Comment 26 Matthias Sohn CLA 2011-03-08 09:39:00 EST
(In reply to comment #25)
> (In reply to comment #23)
> > We don't typically run 'nightly'-quality code on eclipse.org servers.  Is this
> > plugin not stable enough for production use?
> 
> Apologies -- I thought we were talking about a plugin that was running on the
> production Hudson instance.
> 
> 
> > Could we agree on giving this nightly a try on sandbox
> > hudson at least to verify if the contained patch fixes our problem ?
> 
> I discussed with Matt, and he agrees this is the way to go.

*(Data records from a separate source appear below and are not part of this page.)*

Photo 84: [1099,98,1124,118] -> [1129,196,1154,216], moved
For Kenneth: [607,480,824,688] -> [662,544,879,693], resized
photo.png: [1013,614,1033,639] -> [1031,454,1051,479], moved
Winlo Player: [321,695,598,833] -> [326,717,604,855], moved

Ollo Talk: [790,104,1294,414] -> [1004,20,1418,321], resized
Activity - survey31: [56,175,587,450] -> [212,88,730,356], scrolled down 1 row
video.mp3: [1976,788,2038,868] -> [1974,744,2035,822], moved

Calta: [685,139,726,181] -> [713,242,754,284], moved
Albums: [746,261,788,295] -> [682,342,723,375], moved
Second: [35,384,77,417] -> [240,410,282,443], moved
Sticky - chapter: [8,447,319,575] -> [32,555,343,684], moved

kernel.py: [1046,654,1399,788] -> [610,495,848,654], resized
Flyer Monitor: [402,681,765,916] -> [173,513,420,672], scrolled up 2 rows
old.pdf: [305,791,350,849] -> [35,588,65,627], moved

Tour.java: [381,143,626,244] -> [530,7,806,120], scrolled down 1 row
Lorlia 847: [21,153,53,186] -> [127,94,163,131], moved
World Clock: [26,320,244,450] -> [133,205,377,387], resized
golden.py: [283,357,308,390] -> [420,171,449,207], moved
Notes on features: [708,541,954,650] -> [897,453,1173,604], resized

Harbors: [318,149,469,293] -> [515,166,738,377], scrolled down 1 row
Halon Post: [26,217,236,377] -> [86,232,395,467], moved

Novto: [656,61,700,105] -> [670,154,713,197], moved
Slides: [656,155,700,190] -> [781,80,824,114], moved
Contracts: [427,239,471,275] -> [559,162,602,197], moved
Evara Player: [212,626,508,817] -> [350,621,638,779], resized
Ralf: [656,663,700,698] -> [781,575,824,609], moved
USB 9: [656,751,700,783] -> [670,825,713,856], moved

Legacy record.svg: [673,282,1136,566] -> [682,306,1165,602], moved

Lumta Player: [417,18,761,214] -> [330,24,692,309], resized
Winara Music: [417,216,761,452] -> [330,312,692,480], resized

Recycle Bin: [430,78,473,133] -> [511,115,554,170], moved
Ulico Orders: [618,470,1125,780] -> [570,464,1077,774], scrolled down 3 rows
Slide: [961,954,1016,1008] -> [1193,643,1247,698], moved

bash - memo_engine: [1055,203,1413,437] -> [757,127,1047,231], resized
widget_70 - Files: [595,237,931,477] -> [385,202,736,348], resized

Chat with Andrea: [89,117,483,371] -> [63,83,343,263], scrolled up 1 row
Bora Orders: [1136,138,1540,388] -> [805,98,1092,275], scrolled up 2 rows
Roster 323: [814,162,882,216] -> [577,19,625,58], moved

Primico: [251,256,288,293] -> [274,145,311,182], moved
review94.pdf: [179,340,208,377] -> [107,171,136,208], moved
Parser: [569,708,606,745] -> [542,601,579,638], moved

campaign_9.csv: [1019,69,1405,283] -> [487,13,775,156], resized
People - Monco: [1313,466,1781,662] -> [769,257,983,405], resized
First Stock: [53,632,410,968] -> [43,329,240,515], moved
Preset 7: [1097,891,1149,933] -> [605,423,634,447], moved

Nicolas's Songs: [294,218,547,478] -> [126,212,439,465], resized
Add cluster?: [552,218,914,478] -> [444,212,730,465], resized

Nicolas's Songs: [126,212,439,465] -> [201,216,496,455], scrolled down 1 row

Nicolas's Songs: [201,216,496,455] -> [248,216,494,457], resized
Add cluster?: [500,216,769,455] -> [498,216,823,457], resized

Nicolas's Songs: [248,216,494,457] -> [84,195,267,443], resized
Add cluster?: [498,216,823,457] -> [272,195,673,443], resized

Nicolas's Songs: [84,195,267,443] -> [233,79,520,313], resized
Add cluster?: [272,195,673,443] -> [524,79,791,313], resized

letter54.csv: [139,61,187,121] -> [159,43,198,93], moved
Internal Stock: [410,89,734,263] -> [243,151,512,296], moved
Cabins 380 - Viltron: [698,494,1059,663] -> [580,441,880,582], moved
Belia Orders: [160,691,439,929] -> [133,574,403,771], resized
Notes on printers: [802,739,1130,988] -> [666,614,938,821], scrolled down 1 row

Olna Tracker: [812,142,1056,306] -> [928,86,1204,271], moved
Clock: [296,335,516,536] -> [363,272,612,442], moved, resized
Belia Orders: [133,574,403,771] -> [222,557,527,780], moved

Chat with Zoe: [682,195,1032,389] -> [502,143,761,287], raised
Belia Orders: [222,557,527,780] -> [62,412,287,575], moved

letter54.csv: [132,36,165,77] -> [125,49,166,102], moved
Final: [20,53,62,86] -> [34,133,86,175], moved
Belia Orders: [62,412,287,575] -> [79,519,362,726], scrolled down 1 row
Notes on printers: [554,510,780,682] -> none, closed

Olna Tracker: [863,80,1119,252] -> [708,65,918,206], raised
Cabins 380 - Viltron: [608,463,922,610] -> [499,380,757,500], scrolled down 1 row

thanks, this helps. Let me know when the new version is deployed and just to be on the safe side also restart the connection to Gerrit after deploying the new version.
Comment 27 Eclipse Webmaster CLA 2011-03-08 13:34:12 EST
I've installed the snapshot plugin, restarted hudson and hit the gerrit restart button.  The connection test returns success.

-M.
Comment 28 Matthias Sohn CLA 2011-03-09 17:16:39 EST
Looks like the nightly brought the fix we needed.